BridgeBio received Regenerative Medicine Advanced Therapy (RMAT) designation from the FDA for BBP-812, its gene therapy program for Canavan disease. This designation offers benefits like faster and more frequent FDA interactions, potentially accelerating the approval process.

What were the results of the CANaspire Phase 1/2 trial for BBIO's Canavan disease therapy?

The CANaspire Phase 1/2 trial showed functional improvements in all dosed patients. Patients demonstrated improvements in key areas such as head control, sitting upright, reaching for objects, and visual tracking.
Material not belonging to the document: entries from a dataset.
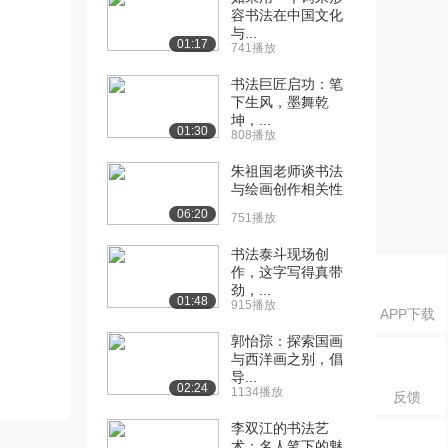
容书法在中国文化
与...
01:17
741播放
书法巨匠启功：笔
下生风，墨舞乾
坤，...
01:30
808播放
朱祖国老师谈书法
与绘画创作相关性
06:20
751播放
书法泰斗现场创
作，这字写得真带
劲，...
01:48
915播放
APP下载
郭怡孮：探索国画
与西洋画之别，倡
导...
02:24
1134播放
反馈
李双江的书法艺
术：名人笔下的魅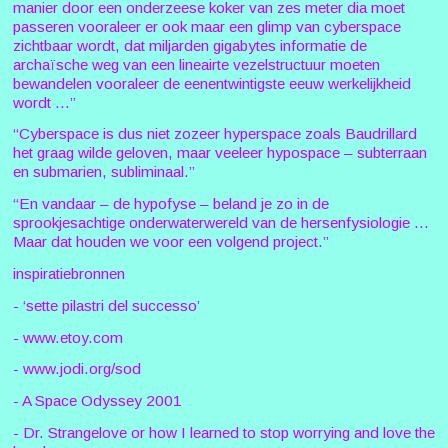
manier door een onderzeese koker van zes meter dia moet
passeren vooraleer er ook maar een glimp van cyberspace
zichtbaar wordt, dat miljarden gigabytes informatie de
archaïsche weg van een lineairte vezelstructuur moeten
bewandelen vooraleer de eenentwintigste eeuw werkelijkheid
wordt ...”
“Cyberspace is dus niet zozeer hyperspace zoals Baudrillard
het graag wilde geloven, maar veeleer hypospace – subterraan
en submarien, subliminaal.”
“En vandaar – de hypofyse – beland je zo in de
sprookjesachtige onderwaterwereld van de hersenfysiologie ...
Maar dat houden we voor een volgend project.”
inspiratiebronnen
- ‘sette pilastri del successo’
- www.etoy.com
- www.jodi.org/sod
- A Space Odyssey 2001
- Dr. Strangelove or how I learned to stop worrying and love the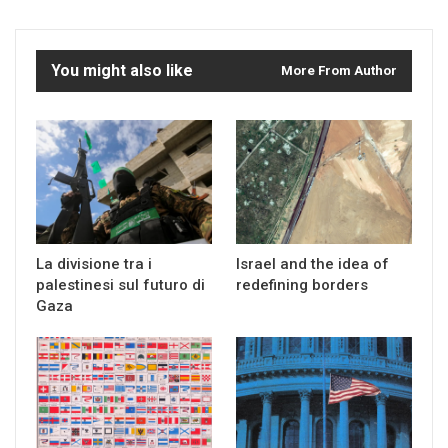
You might also like
More From Author
La divisione tra i
Israel and the idea of
palestinesi sul futuro di
redefining borders
Gaza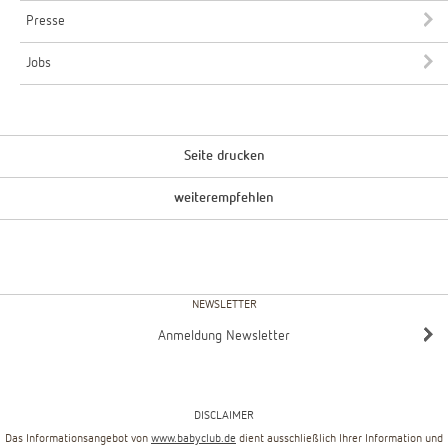
Presse
Jobs
Seite drucken
weiterempfehlen
NEWSLETTER
Anmeldung Newsletter
DISCLAIMER
Das Informationsangebot von
www.babyclub.de
dient ausschließlich Ihrer Information und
The therapy was also well-tolerated with a safety profile consistent with other AAV9 gene therapies.

How could RMAT designation impact the development of BBP-812 for BBIO?

RMAT designation allows BridgeBio to have faster and more frequent interactions with the FDA, potentially establishing an Accelerated Approval pathway for BBP-812. This could help bring the therapy to market more quickly for patients with Canavan disease.

What other regulatory designations has BBIO received for BBP-812?

In addition to RMAT designation, BBP-812 has received Orphan Drug, Rare Pediatric Disease (RPDD), and Fast Track Designations from the FDA, as well as Orphan Drug Designation from the European Medicines Agency.